My Son Marshall, My Son Eminem
- Author: Debbie Nelson
- Language: English
- Subject: Autobiography
- Genre: Non-fiction
- Publisher: Phoenix Books
- Publication date: 2007
- Publication place: United States
- Media type: Print (hardcover)
- ISBN: 1-59777-596-7

= My Son Marshall, My Son Eminem =

2007 autobiography by Debbie Nelson

My Son Marshall, My Son Eminem is a 2007 autobiography by Debbie Nelson, the mother of American rapper Marshall Mathers, also known as Eminem. The British author Annette Witheridge helped her with the book. It was reported in September 2008 that the book sold over 100,000 copies in the United Kingdom.

==Description==
It includes all of Nelson's life, and includes her troubles with Eminem growing up and dealing with fame. According to her, Eminem's side of the story is full of lies he concocted in order to become a successful rapper. Nevertheless, she says that she is not angry at her son. She also says in her book that she sued her son in 2000 for defamation to stop the foreclosure on her house.
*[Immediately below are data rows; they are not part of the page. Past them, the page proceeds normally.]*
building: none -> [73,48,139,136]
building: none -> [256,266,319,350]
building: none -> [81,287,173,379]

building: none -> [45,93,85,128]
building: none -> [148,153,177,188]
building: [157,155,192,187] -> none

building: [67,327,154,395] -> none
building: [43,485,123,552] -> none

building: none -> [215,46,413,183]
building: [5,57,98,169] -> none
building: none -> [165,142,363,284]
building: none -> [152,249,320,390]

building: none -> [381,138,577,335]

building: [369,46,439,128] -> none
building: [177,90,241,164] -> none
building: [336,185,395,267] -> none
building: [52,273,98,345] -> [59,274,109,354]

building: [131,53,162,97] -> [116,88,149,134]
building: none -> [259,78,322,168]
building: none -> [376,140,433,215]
Nelson's aim in writing the book was to show her side of the story about her relationship with Eminem. She stated that she "regrets keeping quiet as Em cultivated his public persona of a trailer dweller with a crazy welfare mom."
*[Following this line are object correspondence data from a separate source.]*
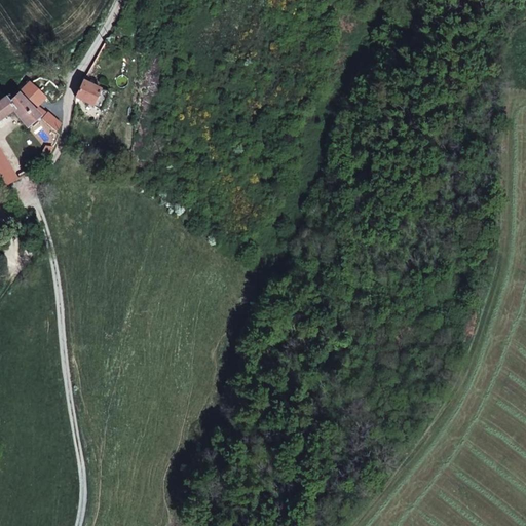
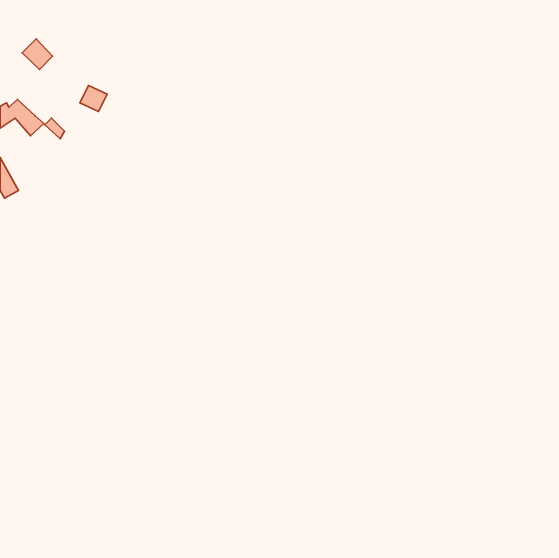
building: [16,80,45,109] -> [22,39,53,69]

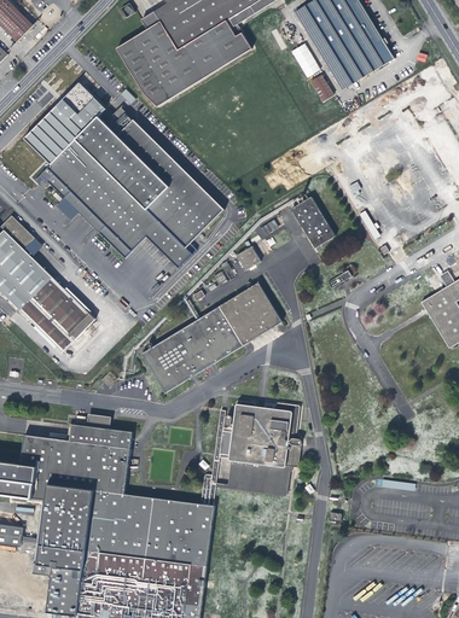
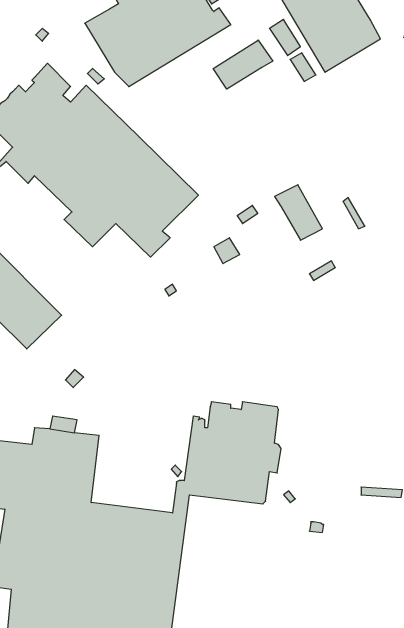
building: none -> [213,40,273,89]
building: [140,284,281,391] -> none

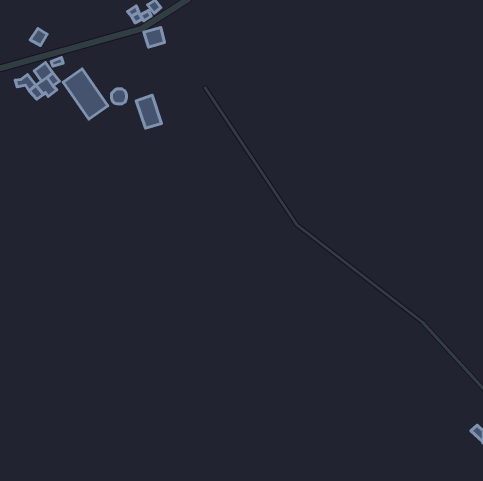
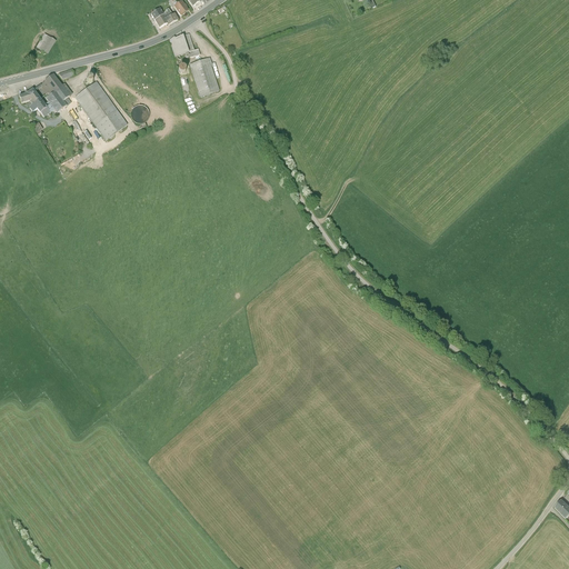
building: [136,95,162,128] -> [190,57,220,96]

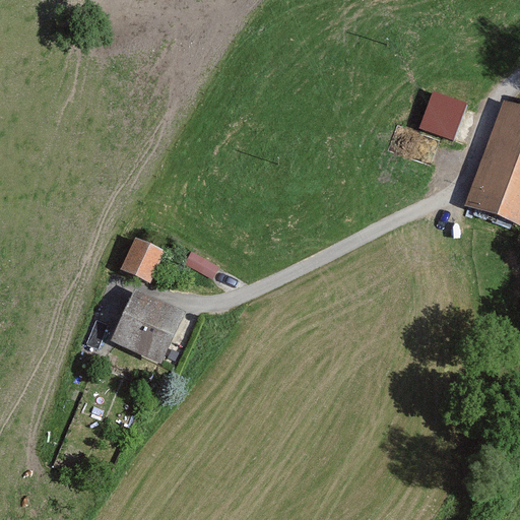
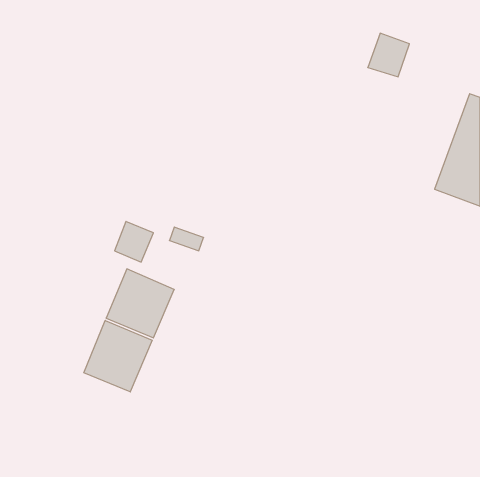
building: [418,91,463,138] -> [368,33,409,77]
building: none -> [84,320,152,392]

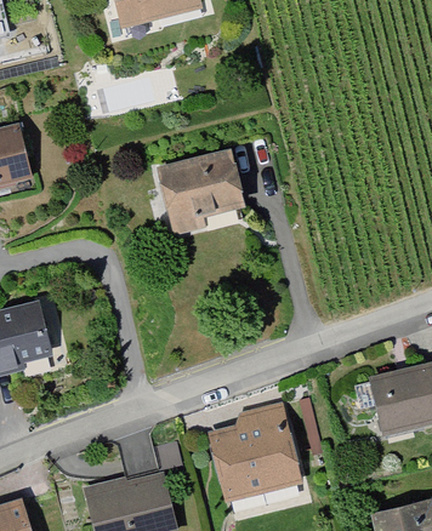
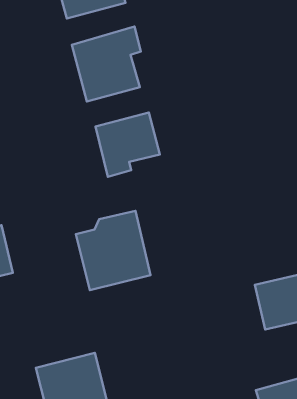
building: none -> [72,27,141,101]
building: [209,400,306,503] -> [76,211,150,290]

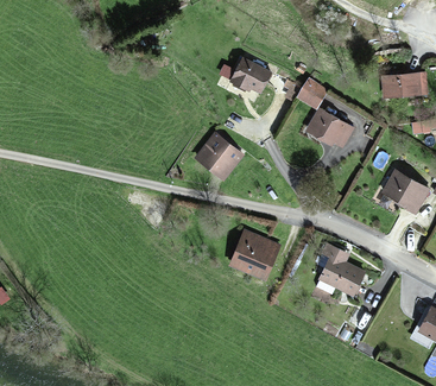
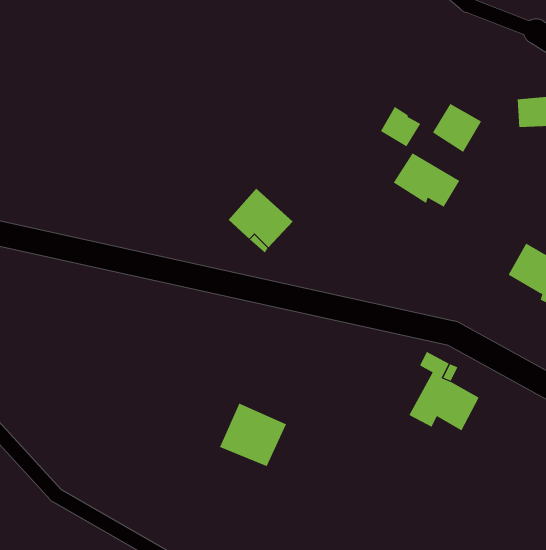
building: [229,58,270,93] -> none
building: none -> [432,103,482,153]
building: [230,233,276,276] -> [219,403,287,467]

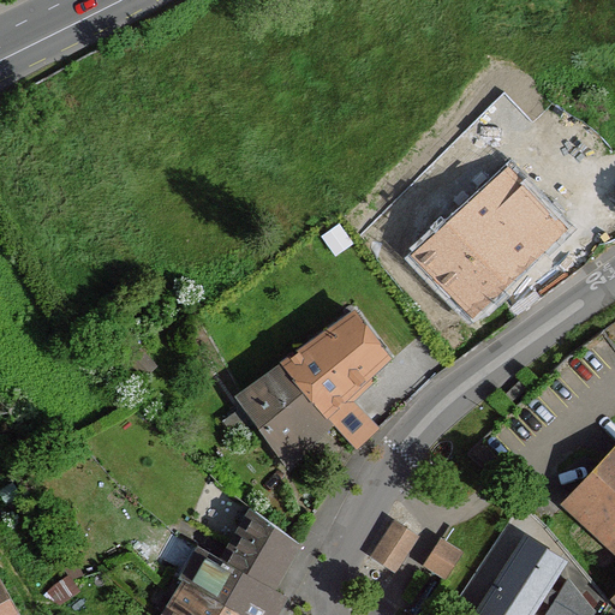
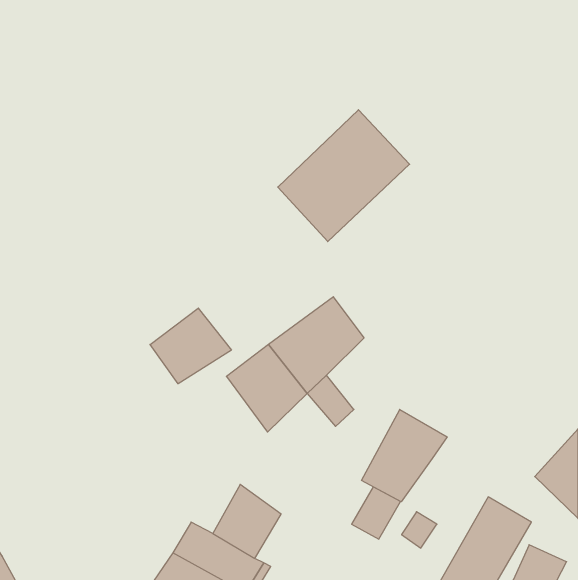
building: [419,174,559,314] -> [278,110,410,242]
building: none -> [150,308,231,384]
building: none -> [362,409,447,502]

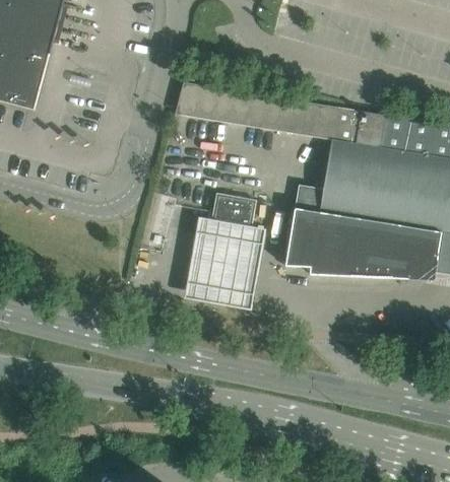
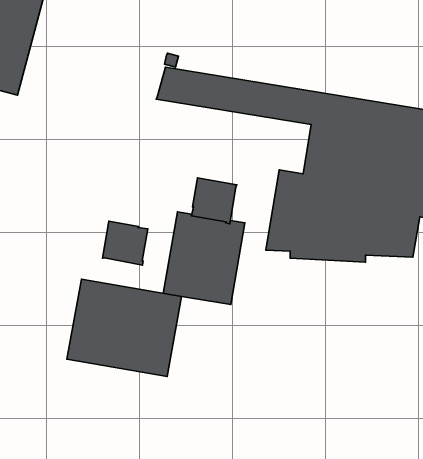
building: none -> [102,221,148,265]
building: none -> [67,279,182,376]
The book has photographs of Nelson with Eminem, and poems and lyrics written by Eminem that were rarely or never seen before.

==Legal==
Nelson was sued a week before the book was released in the United States. According to Neal Alpert, Nelson was under contract to him and he should have received 25 percent of the profit. Nelson later got engaged to Alpert. The lawsuit was dismissed the following year.

==Reception==
Nathan Rabin of The A.V. Club said that her book "is almost perversely devoid of the irony, humor and self-deprecation that pervades her son's music." A Publishers Weekly review says that "[t]hough readers may find it hard to reconcile Debbie's claim never to have exploited her son in the pages of a tell-all about him, Nelson's portrait of her son is tense but sympathetic."

Mike Sweeney of New Statesman listed the book among five of the most controversial memoirs.